SN: That is fascinating! I assume this is your solution to any data privacy issues since the information is in the patient’s hands?

IK: Exactly! In the end, when I go to a doctor, I want an automated process that can suggest to me the best treatment or diagnosis. Maybe the doctor says something different, but I’d like to know, just based on my data, what the best of machine learning has to say about me. Should I take this drug? Is there a side effect? These are all questions I think these technologies can answer. I’ve written about this idea in past projects, but the idea is that machine learning and AI can help look after the patient. Suppose we have patient-controlled data and therefore have enabled patient control decision making. In that case, I think we’ll have placed the person who cares the most about you in a position to have a substantial role in your health-related decision making.

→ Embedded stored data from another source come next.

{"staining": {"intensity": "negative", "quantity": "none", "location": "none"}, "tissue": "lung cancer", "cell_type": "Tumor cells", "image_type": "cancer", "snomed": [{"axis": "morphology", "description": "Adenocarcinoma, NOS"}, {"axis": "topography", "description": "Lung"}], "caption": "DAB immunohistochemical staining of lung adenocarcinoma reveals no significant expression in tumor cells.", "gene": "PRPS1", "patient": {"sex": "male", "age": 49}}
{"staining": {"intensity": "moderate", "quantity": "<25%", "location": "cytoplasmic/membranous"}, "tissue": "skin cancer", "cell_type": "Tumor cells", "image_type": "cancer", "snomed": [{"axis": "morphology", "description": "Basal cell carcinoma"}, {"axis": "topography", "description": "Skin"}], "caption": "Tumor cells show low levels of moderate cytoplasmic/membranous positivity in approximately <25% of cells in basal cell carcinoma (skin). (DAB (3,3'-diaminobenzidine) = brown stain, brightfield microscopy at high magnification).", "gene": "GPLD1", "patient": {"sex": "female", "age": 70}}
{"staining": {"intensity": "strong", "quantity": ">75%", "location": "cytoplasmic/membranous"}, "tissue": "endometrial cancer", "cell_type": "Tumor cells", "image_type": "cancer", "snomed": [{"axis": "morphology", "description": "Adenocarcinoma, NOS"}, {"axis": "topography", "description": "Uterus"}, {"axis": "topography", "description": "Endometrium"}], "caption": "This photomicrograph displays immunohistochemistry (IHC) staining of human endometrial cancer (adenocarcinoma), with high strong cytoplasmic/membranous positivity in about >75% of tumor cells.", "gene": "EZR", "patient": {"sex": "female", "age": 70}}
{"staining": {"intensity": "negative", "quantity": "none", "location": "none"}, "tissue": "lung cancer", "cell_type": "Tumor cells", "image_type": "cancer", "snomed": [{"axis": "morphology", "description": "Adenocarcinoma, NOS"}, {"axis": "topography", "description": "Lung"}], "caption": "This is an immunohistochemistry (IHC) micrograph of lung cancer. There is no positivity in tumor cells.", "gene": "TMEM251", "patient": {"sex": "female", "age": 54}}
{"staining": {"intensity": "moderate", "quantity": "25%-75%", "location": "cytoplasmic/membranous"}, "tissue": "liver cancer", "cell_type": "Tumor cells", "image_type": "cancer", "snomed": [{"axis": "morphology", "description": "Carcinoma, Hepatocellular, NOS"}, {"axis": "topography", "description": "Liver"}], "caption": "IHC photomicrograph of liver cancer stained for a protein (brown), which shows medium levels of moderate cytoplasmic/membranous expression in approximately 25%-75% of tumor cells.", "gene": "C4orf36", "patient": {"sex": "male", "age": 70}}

Now, it’s not going to replace doctors, not at all, but doctors are just human beings, like the rest of us. They make mistakes. They don’t know everything. They’re not always up to date. So it’s good for us to have the best knowledge backing up that great intuitive human intelligence along with which they work. Together, they can help us truly improve the quality of care in many tremendous ways.

SN: That is a truly interesting answer about how AI and biomedical informatics can intertwine with patient-focused decision-making. Thank you so much for this interview and for sharing your fascinating insights with the HHPR.